Sabato 21 aprile Sea-Watch ha soccorso un gommone in difficoltà a 65 miglia nautiche a nord della costa libica, nel corso di una difficile operazione che ha visto momenti di tensione quando le persone, stipate sul gommone, hanno visto l’arrivo della Guardia costiera libica, le cui intenzioni annunciate erano quelle di riportarle in Libia. Dopo aver soccorso diverse persone dall’acqua, ove si sono gettate rischiando di morire pur di tentare di non ritornare in Libia, Sea-Watch è riuscita a concludere il soccorso portando in salvo 94 persone, di cui 21 donne e 2 neonate, una di soli 16 giorni di vita.
Lo staff medico a bordo ha riportato una condizione generale di debilitazione. Le persone sono state soccorse in evidente stato di disidratazione e malnutrizione, conseguenze di lunghi e duri periodi in condizione di cattività in Libia.
Le testimonianze raccolte riportano casi di intercettazioni multiple in mare, tutte raccontano di violenza subita in Libia e esperienze di (anche lunghi) periodi di prigionia.

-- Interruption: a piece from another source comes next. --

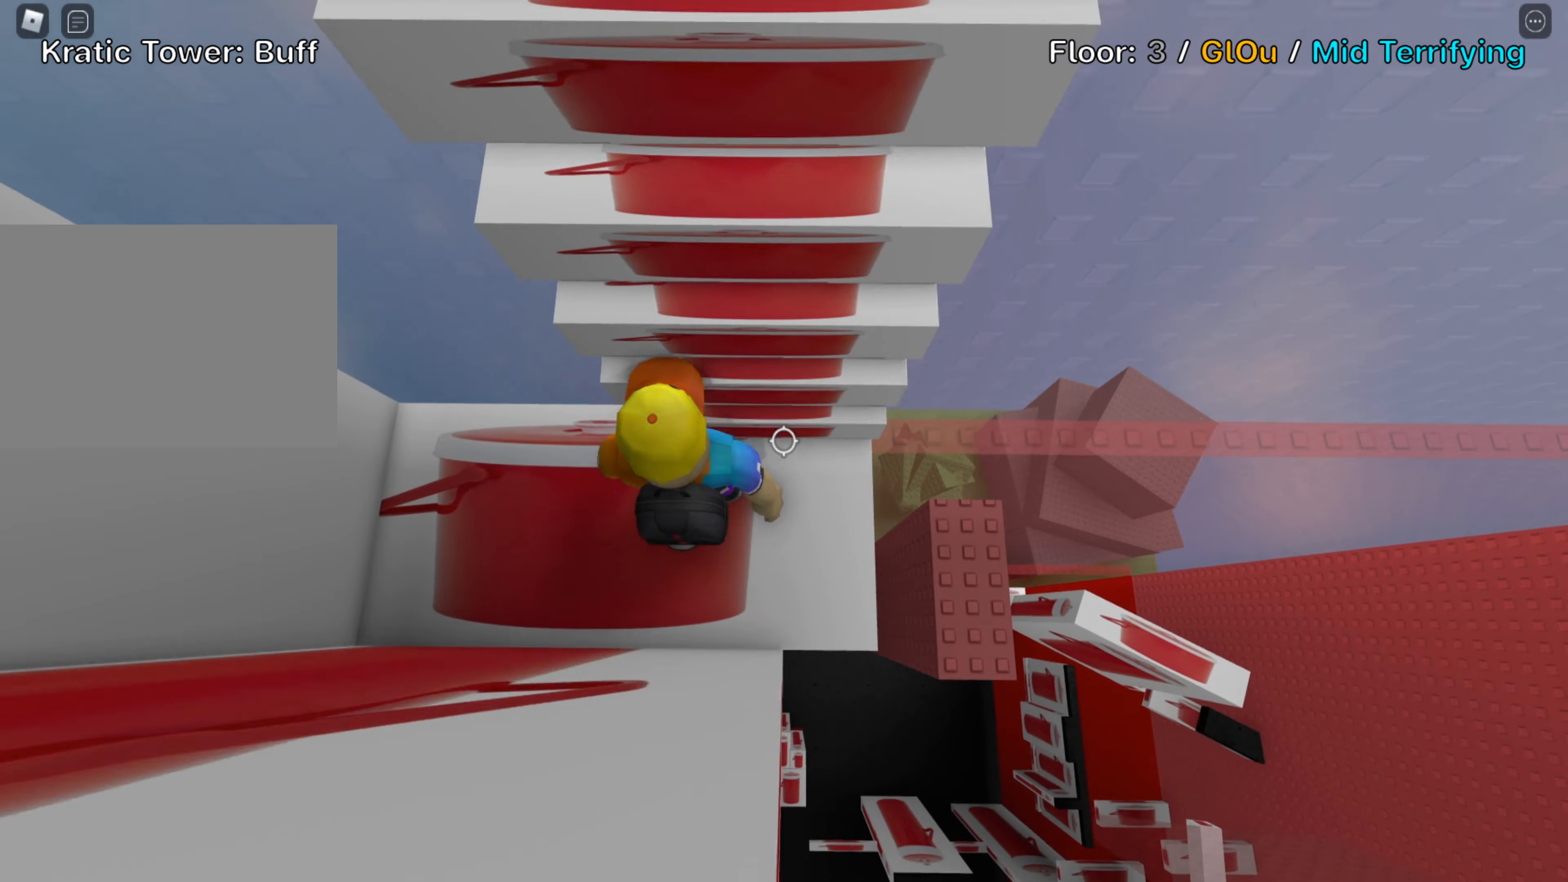
{"keys": [], "events": [[200, "w", "up"], [300, "w", "down"], [416, "w", "up"]]}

Un ragazzo etiope di 25 anni dichiara di essere fuggito dal suo paese come prigioniero politico e di avere trascorso 10 mesi rinchiuso con altre circa 500 persone a Beni Walid, dove ha visto morire 82 persone. Una per Una.
“Eravamo obbligati a scavare fosse comuni nel deserto per sotterrare i cadaveri delle persone che man mano morivano”. “Fino a che non c’erano almeno 3 cadaveri nella stanza in cui stavamo ammassati, i corpi non venivano spostati”.
Ci racconta di veri e propri mercati di schiavi, luoghi ben precisi, dove le persone vengono divise in file di 10-40 persone in base alla nazionalità, e vendute per 200-800 dinari libici. “Ci vendono come capre”.
La compravendita avviene per impiegare le persone, soprattutto i cittadini provenienti dall’Africa sub-sahariana, in svariate attività di lavoro forzato e/o per estorcere loro denaro ricattandoli, costringendoli sotto tortura a chiamare le famiglie, chiedendo altro denaro per la loro liberazione.
Il ragazzo etiope racconta di aver cercato di scappare dalla Libia via mare per 3 volte.
“Questo denota come le politiche europee di contenimento e respingimento sulla rotta libica non facciano altro che alimentare e rendere più feroce il ciclo di abusi e violenze a danno delle persone che cercano di scappare dalla Libia, dove il traffico di esseri umani sembra avere assunto i tratti di un vero e proprio mercato di schiavi”, commenta Giorgia Linardi, portavoce di Sea-Watch in Italia.
E aggiunge “una persona cerca di scappare, viene intercettata in mare, rimandata indietro forzatamente, imprigionata, torturata, estorta più e più volte, fino a soccombere, a causa del devastante impatto fisico e psicologico di queste esperienze. Oppure, se è fortunata e riesce a sfuggire alle maglie del sistema di contenimento e respingimenti messo in atto dall’Europa, è soccorsa in mare da un assetto Europeo e portata in un luogo sicuro”.